Passage to read →
___
So is it proper to include labor organizing as a civil right? The 1948 Universal Declaration of Human Rights declared that “everyone has the right to form and to join trade unions for the protection of his interests.” And an ongoing case—involving Pomona College in Claremont, Calif.—illustrates the strong connection between labor and people of color in modern times.

At Pomona, a wealthy and prestigious liberal-arts college with a strong progressive reputation, dining-hall workers, many of them Latino immigrants, have been trying to organize a union for two years, an effort the College administration has strongly opposed. The National Labor Relations Board General Counsel has alleged unfair labor practices, suggesting that an employee, Christian Torres, was told to take off his union button, or he would not be promoted.

In the middle of the union drive, Pomona fired 17 workers for failing to provide documentation of their legal status. Many of these workers had been with Pomona for years. “We were here for a very long time and there never was a complaint,” Torres told The New York Times. A leader of the union movement, Torres was one of those fired. According to the Times, Pomona also began enforcing a rule barring dining-hall workers from talking with students in the cafeteria during breaks, a rule students saw as an effort to stop unionizing. Pomona officials claim that the firing of the workers during the union drive is merely a coincidence, originating from an employee complaint about undocumented workers.
___
Data provided →

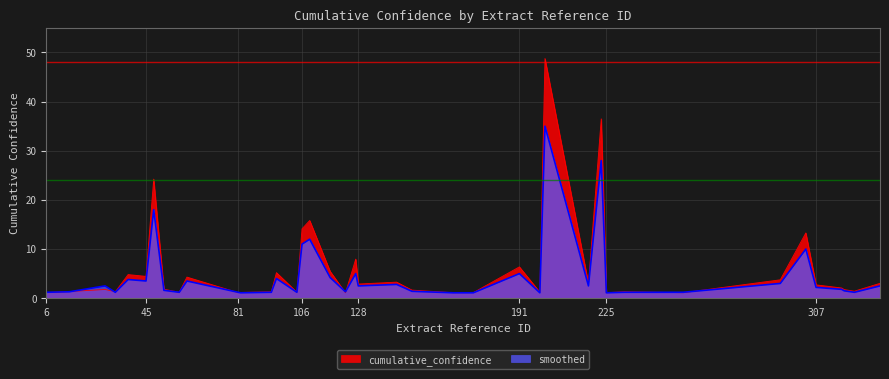

Rank the series at 5 from highest to lowest value.

smoothed, cumulative_confidence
___
To do →
A – Decide whether each statement below agrees with the passage about the Pomona College union drive, and for each one give yes or no along with the exact words from the passage that settle it. (i) Pomona fired 17 workers for failing to provide documentation of their legal status. (ii) The dining-hall workers have been trying to organize a union for five years. (iii) Christian Torres was among the workers who were fired.
B – According to the passage about the Pomona College union drive, which document declared that everyone has the right to form and to join trade unions?
C – Extend the passage about the Pomona College union drive, beginning right after its final sentence.

Written responses →
A –
(i) Yes: "In the middle of the union drive, Pomona fired 17 workers for failing to provide documentation of their legal status."
(ii) No: "have been trying to organize a union for two years"
(iii) Yes: "Torres was one of those fired."

B – The 1948 Universal Declaration of Human Rights.

C –
The case illustrates the deep connection between the labor movement, the immigrant-rights movement, and the civil-rights movement. Martin Luther King Jr. argued that black Americans and labor unions had strong common interests. He told the AFL-CIO in 1961, “the duality of interests of labor and Negroes makes any crisis which lacerates you, a crisis from which we bleed.” The same can be said of Latino immigrants, who are disproportionately a working people and also disproportionately benefit from being in trade unions.

If Pomona is ultimately found to have broken labor laws and unfairly fired union supporters, it would have to pay a very small price, mitigated back wages, and would likely save a lot of money if the firings were to prevent workers from organizing and receiving a middle-class wage. If this could happen at a liberal college like Pomona, how much worse is it for average workers trying to organize amoral corporations which have powerful incentives to do everything necessary to keep unions out? Repeated hundreds of times over, these types of experiences help explains why private-sector unionization has plummeted from 35 percent in the 1950s to 7 percent today—and why the American middle class continues to shrink. They also help explain why labor organizing should be part of the Civil Rights Act.